Russian nuclear forces modernization programs also recalled the Soviet tradition. There was again a multiplicity of weapon systems being developed and deployed in parallel.69 It is noteworthy that while implementing the massive nuclear force modernization program of 2011–2020 and proudly stressing its technical and strategic advances, Russian political authorities and military command have never thought about the possible U.S. and NATO reaction. Nonetheless, the first news about the new cycle of the U.S. nuclear forces modernization program after 2020 have already triggered a Russian campaign focusing on an imminent “military threat” from abroad. In today’s Russia, arms control has become an extremely unpopular topic, and past agreements often have been referred to as virtually treasonous (openly in the conservative mass media and often only a little less so at the official level).


Nuclear Weapons as a “Sacred Cow”

The above considerations should not be interpreted as idealizing the American model. It was the United States that first tested and used nuclear weapons in war. Before the 1990s the United States started four consecutive massive cycles of the nuclear arms race, obliging the USSR to catch up. Since the early 1960s the U.S. strategy envisioned, with varying levels of prominence, counterforce targeting and hard-target-kill capabilities against Soviet nuclear forces, challenging Moscow to respond in kind and at the same time implement expensive programs to enhance force survivability. With few exceptions, the United States initiated the development and deployment of all new types of strategic arms, including the recent conventional BMD and prompt global strike systems. While presently both nations are accusing each other of being in violation of the INF Treaty, the United States is the only nation that has openly undercut nuclear arms control by failing to ratify SALT II and the CTBT, and by abrogating the ABM Treaty.70 Washington’s nuclear posture long envisaged the first use of nuclear weapons and retained this concept even after the end of the Cold War, when NATO acquired conventional superiority over Russia and relations with Moscow were highly cooperative.

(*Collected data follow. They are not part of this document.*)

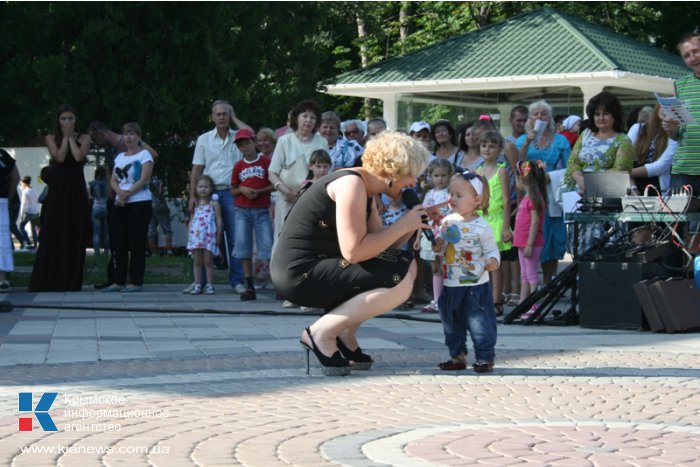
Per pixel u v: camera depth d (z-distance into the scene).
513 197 12.66
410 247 12.46
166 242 24.30
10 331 10.55
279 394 7.04
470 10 35.41
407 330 10.67
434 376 7.81
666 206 10.60
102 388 7.27
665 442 5.58
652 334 10.35
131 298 14.16
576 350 9.20
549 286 11.19
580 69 23.62
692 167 10.93
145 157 14.99
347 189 7.39
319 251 7.66
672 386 7.41
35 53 19.42
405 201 7.79
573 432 5.83
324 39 27.69
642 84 23.91
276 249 7.76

Nevertheless, as was discussed above, the growing gap in U.S. and Russian thinking, talking, and acting on nuclear arms presents a critically important and dangerous problem, in particular at the present time of high political tensions. Following the post-2011 deterioration of U.S.-Russian relations and their return to a “hybrid” Cold War model, nuclear weapons have moved back to the highest place in Russian foreign and defense priorities. In contrast to the USSR, Russia’s nuclear arsenal is the country’s only element of status as a great power and heir of Soviet superpower standing. Nuclear forces are the area in which Russia is equal and in some categories superior to the United States, as well as to the aggregate capability of all other seven nuclear arms states.

Unlike the Soviet leadership, the Russian political elite does not consider nuclear arms control to be a tool for enhancing security and believes most past treaties on offensive nuclear arms are unilateral concessions to the West. After the New START further nuclear arms reduction is commonly perceived as a risk, since it would diminish the only Russian asset of security and world status. Hence the political role of the nuclear arsenal in Moscow’s view is greater than it had been for the USSR once parity was achieved by the early 1970s.

The nuclear rhetoric and armed forces activities of Russia and NATO in 2013–2016 have revived the danger of a nuclear war that looked totally unthinkable only five years ago. The lack of experience of Russian and U.S. political leaders in real crisis management (which their predecessors acquired in the painful learning process of the Cold War) and the illusions they may have over their ability to conduct policy on the brink of armed conflict may suck them into a vortex of inadvertent escalation in a crisis adjacent or close to Russian territory. Six years of stalemate in arms control talks have removed an important channel of strategic communication between Russian and American national command authorities. Presently any common understanding of the rules of mutual nuclear deterrence, the limited utility of nuclear weapons, and strategic stability has evaporated. A prolonged breakdown of regular military-to-military contacts and the arrival of a new generation of commanders (who are more disrespectful and combative toward each other than their predecessors) may result in dangerous collisions when armed forces maneuver in close proximity.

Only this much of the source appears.